With all the conviction I could muster, I shouted "Not her, that one over there", enthusiastically pointing to a woman well into her 80's, shuffling past laden down with two Lidl carrier bags.

Not my proudest moment.


----------



## James (Jul 17, 2006)

I have done the bank note thing only maybe 40 or 50 bucks though. Speaking of banks last September I made espanolita put 500 bucks in her bank account to cover her rent, was dramatic event for her, then left my wallet at the bank and someone grabbed it at the bank machine all my ID etc. Bank machines are evil then we agree on this. I still don't know how I left my wallet there realized like in 5 minutes went back was long gone.


----------



## jasonm (Nov 22, 2003)

Hmmmmm Bond, there is a tricky one....

Being the good Communist you gave it back of course, it would be the teller who got into trouble after all , not the decadent capitalist junta of the banks ruling elite......


----------



## jasonm (Nov 22, 2003)

Dave O said:


> The other day, I glanced out of my office window and saw a fabolous pair of breasts. Working in the motor trade, I commented on this fact to two of my workmates, I forget the exact words I used but it was along the lines of, "good golly chaps, what a fine pair of boobies", (alright, it was actually "f*ck me, look at the t*ts on that c*nt", shaming but like I said, it's the motor trade).
> 
> Anyway, as I was saying this, my eyes carried on up and I realise to my horror, it's one of the lad's sister.* Worse than that, she has a face like a simple horse.* By this time, both lads have shot up to look, and in my desperation, I looked around for anything to get me out of the sh*t.
> 
> ...


Npt many posts make me laugh out loud anymore... That one did... :rofl: :notworthy:


----------



## AbingtonLad (Sep 8, 2008)

I went to my mate's garage and there was a fabulous shiny new motorbike, complete with proud rider sitting astride.
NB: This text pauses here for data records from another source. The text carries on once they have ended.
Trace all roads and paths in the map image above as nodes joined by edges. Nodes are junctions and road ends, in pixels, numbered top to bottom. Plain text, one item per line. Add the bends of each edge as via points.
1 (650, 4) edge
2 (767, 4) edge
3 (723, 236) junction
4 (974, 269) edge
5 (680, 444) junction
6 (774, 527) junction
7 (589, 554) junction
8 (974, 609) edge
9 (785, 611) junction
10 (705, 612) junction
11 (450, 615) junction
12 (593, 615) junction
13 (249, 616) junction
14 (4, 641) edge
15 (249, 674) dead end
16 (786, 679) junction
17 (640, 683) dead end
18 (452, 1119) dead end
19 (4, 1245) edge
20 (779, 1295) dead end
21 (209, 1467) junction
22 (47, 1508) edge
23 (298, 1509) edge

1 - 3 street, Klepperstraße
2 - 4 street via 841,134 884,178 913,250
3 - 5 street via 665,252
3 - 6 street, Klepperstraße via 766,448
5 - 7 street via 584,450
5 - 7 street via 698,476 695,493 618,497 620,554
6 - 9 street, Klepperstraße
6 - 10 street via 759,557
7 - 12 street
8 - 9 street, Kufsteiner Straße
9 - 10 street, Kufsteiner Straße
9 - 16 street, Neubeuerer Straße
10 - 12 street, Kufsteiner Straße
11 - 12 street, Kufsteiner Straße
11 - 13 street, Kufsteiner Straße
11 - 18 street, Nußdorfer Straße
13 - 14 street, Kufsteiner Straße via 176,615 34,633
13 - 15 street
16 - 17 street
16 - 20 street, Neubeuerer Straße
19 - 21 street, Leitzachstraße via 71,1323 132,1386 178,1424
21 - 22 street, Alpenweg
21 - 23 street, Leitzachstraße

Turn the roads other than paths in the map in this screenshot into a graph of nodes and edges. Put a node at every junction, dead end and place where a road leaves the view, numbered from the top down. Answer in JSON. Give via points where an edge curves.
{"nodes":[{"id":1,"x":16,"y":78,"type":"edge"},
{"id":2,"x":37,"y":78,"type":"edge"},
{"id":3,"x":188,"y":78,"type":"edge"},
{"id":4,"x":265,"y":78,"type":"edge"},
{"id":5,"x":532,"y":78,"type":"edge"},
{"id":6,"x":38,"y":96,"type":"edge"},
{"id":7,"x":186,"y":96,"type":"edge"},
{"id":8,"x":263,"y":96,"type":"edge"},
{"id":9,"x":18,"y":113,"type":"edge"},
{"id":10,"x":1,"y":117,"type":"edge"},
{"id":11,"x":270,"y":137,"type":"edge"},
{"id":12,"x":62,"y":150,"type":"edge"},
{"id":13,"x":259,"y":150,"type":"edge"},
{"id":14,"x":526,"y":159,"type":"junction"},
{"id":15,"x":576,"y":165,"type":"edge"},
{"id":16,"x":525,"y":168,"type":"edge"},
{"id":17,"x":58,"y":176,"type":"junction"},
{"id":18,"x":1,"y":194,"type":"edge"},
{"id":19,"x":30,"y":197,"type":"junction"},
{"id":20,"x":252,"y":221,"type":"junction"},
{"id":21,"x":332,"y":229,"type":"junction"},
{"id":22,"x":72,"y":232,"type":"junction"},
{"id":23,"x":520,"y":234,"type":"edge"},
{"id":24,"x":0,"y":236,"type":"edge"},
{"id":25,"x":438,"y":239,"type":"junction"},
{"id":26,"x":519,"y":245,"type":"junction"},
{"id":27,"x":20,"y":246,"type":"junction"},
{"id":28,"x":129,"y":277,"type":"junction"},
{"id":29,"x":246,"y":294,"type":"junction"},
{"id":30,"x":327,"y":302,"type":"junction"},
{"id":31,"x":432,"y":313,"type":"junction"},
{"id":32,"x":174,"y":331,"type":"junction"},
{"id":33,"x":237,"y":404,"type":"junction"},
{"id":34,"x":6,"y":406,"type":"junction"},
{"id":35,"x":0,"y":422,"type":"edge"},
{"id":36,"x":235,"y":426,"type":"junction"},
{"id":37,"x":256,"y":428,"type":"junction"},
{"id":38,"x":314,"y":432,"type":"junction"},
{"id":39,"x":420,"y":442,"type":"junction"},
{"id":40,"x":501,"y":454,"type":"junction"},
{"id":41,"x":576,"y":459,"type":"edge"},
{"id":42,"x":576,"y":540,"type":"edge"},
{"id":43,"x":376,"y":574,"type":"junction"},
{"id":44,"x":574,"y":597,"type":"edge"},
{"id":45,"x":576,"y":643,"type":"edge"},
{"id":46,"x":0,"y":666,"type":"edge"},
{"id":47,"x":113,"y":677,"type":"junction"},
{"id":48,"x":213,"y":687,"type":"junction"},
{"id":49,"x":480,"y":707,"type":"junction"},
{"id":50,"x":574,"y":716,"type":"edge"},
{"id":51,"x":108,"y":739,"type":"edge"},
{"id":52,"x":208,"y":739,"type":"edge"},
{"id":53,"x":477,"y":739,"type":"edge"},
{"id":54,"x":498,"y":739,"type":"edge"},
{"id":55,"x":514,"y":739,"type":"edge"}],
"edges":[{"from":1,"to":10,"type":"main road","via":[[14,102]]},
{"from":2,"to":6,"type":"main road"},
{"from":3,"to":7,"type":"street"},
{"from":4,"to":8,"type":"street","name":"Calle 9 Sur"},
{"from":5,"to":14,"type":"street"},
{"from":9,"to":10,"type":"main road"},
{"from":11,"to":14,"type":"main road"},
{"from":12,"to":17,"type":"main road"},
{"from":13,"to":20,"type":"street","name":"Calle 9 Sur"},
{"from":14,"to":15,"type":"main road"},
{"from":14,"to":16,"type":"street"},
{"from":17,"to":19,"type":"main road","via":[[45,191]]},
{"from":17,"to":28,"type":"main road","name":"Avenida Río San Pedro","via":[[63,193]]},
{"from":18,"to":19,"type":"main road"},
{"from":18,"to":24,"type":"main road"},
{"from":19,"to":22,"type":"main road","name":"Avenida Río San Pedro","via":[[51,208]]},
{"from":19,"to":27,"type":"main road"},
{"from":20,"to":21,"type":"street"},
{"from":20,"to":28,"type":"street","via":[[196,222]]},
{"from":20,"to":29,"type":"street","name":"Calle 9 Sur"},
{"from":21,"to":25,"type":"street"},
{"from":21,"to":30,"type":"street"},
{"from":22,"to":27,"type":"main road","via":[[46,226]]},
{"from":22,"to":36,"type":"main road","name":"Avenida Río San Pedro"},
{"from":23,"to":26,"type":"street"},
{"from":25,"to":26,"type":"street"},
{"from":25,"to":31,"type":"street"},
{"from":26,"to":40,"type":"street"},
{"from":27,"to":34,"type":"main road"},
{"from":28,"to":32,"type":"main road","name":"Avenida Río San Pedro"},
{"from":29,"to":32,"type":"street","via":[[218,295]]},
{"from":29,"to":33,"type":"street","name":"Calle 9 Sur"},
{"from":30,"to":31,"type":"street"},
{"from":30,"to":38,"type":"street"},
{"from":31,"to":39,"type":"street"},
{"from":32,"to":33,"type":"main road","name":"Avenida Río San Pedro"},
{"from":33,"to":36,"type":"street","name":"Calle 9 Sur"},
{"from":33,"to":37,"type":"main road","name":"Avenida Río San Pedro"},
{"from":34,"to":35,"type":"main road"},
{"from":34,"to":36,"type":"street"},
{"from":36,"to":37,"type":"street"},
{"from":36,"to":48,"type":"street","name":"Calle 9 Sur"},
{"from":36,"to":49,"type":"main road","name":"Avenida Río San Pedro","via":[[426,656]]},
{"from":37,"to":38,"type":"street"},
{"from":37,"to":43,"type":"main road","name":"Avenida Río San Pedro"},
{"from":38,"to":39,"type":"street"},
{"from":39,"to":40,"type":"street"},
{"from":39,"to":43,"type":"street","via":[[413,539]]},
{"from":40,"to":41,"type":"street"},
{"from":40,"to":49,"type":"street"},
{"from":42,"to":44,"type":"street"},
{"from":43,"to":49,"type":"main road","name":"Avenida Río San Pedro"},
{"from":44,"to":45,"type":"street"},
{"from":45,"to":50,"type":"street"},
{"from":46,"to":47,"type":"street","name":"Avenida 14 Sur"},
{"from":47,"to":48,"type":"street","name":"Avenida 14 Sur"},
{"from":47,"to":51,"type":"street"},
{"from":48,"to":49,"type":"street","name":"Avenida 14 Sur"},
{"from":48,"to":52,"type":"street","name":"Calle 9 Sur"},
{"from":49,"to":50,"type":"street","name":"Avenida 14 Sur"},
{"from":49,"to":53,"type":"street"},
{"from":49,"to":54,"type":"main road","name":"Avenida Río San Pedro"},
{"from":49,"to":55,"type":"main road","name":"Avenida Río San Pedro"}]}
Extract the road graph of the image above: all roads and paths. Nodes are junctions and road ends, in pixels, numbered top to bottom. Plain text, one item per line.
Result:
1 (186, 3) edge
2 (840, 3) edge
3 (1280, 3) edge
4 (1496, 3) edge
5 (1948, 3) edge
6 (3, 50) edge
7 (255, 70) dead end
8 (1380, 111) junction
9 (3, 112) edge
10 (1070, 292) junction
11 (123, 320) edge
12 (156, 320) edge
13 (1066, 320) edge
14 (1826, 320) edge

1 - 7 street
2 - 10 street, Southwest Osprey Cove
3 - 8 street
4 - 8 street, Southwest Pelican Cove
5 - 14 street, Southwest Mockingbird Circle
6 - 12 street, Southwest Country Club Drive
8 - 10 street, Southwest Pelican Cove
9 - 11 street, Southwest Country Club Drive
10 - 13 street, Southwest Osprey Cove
I had a good look round it, passing on all the usual compliments about engineering, colour, apparent speediness and so on...

Then I noticed that the rubber tank cover had a logo embossed into it, but it looked like the thing had been painted by hand. Badly. So I said something along the lines of:

"Bloody typical. You pay a fortune for a bike and some idiotic muppet f*cks it up at the last minute with shoddy workmanship. Pathetic!"

That's right. The vast man-mountain who owned the bike lifted his visor very slightly and said "I did that."

Excellent.


----------



## BondandBigM (Apr 4, 2007)

jasonm said:


> Hmmmmm Bond, there is a tricky one....
> 
> Being the good Communist *you gave it back of course*, it would be the teller who got into trouble after all , not the decadent capitalist junta of the banks ruling elite......


Correct 

It would have been a shame to have the Lad who served me put under pressure and the possibility of his future career blighted, even if he did say it was a mistake the suspicion would always have been there regardless so there was no other choice but to go back to the bank and hand back the money. I actually asked to speak to the manager and asked that he shouldn't be to hard on him, everybody makes a genuine mistake now and then. Never did find out what happened but I hope he was ok.

On the other hand my ex wife, who was a money grabbing, tory voting, daily mail reading, head up her own [email protected] snob wanted to keep the money. :lol: :lol:


----------



## sparky the cat (Jan 28, 2009)

BondandBigM said:


> jasonm said:
> 
> 
> > Hmmmmm Bond, there is a tricky one....
> ...


I would guessed that would have been your choice.


----------